- Work task
The answer must be an exact transcription of the lines below from the first through the one containing "Esmalte de uñas: 8-12%", with the pictures left out; please add nothing else.
--------
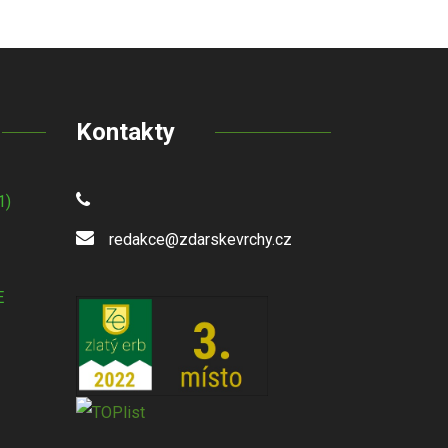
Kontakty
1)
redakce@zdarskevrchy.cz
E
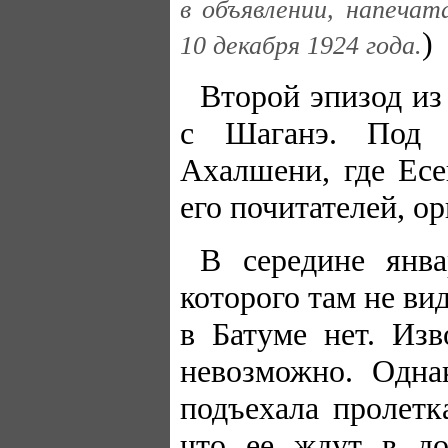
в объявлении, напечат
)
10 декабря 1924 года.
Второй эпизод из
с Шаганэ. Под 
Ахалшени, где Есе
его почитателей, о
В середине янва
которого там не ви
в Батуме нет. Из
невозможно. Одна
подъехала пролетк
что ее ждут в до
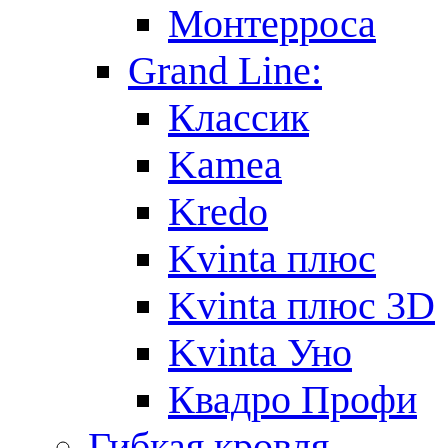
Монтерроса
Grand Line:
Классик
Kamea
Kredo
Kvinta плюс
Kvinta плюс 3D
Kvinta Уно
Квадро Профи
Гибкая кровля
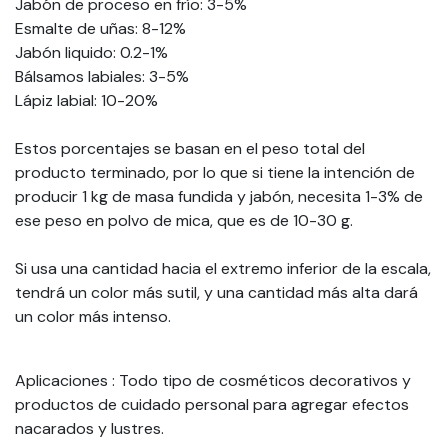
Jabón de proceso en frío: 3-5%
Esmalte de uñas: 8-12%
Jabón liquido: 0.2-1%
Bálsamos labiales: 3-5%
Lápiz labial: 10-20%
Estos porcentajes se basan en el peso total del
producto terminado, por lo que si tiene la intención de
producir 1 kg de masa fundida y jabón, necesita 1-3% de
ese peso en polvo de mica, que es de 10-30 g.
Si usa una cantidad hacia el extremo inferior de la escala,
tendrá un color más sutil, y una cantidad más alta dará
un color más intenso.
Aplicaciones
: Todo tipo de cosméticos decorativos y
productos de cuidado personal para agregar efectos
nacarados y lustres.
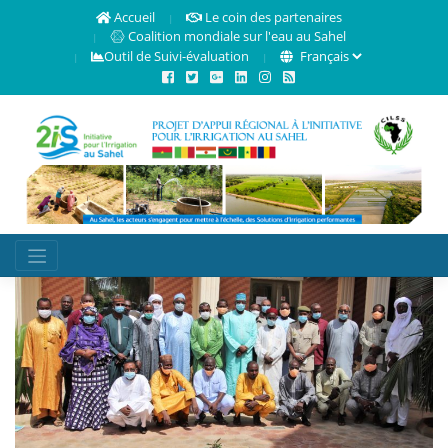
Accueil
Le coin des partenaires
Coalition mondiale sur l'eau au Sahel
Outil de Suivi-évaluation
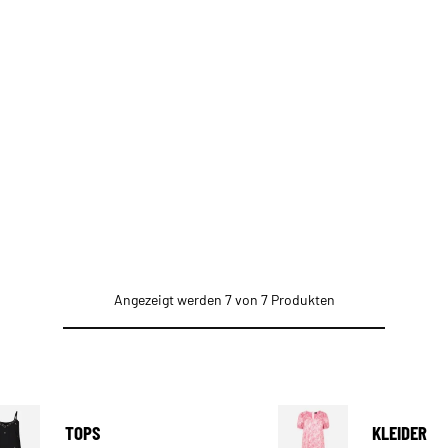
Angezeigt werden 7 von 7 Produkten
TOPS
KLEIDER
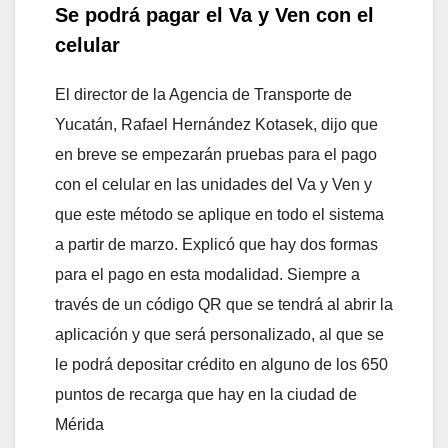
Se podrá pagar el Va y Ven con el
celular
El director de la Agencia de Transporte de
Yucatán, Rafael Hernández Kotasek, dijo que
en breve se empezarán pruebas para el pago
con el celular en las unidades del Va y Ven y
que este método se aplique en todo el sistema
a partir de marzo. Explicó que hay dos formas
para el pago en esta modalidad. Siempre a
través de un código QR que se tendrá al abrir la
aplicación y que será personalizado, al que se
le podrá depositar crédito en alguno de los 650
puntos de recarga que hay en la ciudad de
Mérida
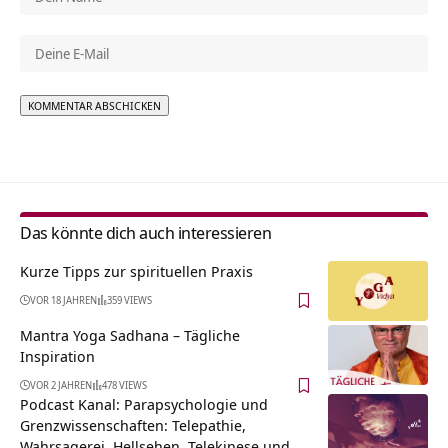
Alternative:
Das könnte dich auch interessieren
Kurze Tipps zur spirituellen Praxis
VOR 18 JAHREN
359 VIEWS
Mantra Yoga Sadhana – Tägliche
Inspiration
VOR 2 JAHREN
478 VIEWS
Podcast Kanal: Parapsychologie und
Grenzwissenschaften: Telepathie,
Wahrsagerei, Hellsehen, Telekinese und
--------
- Answer for the task
Kontakty
1)
redakce@zdarskevrchy.cz
E
в объявлении, напечат
)
10 декабря 1924 года.
Второй эпизод из
с Шаганэ. Под 
Ахалшени, где Есе
его почитателей, о
В середине янва
которого там не ви
в Батуме нет. Из
невозможно. Одна
подъехала пролетк
что ее ждут в до
Монтерроса
Grand Line:
Классик
Kamea
Kredo
Kvinta плюс
Kvinta плюс 3D
Kvinta Уно
Квадро Профи
Гибкая кровля
Jabón de proceso en frío: 3-5%
Esmalte de uñas: 8-12%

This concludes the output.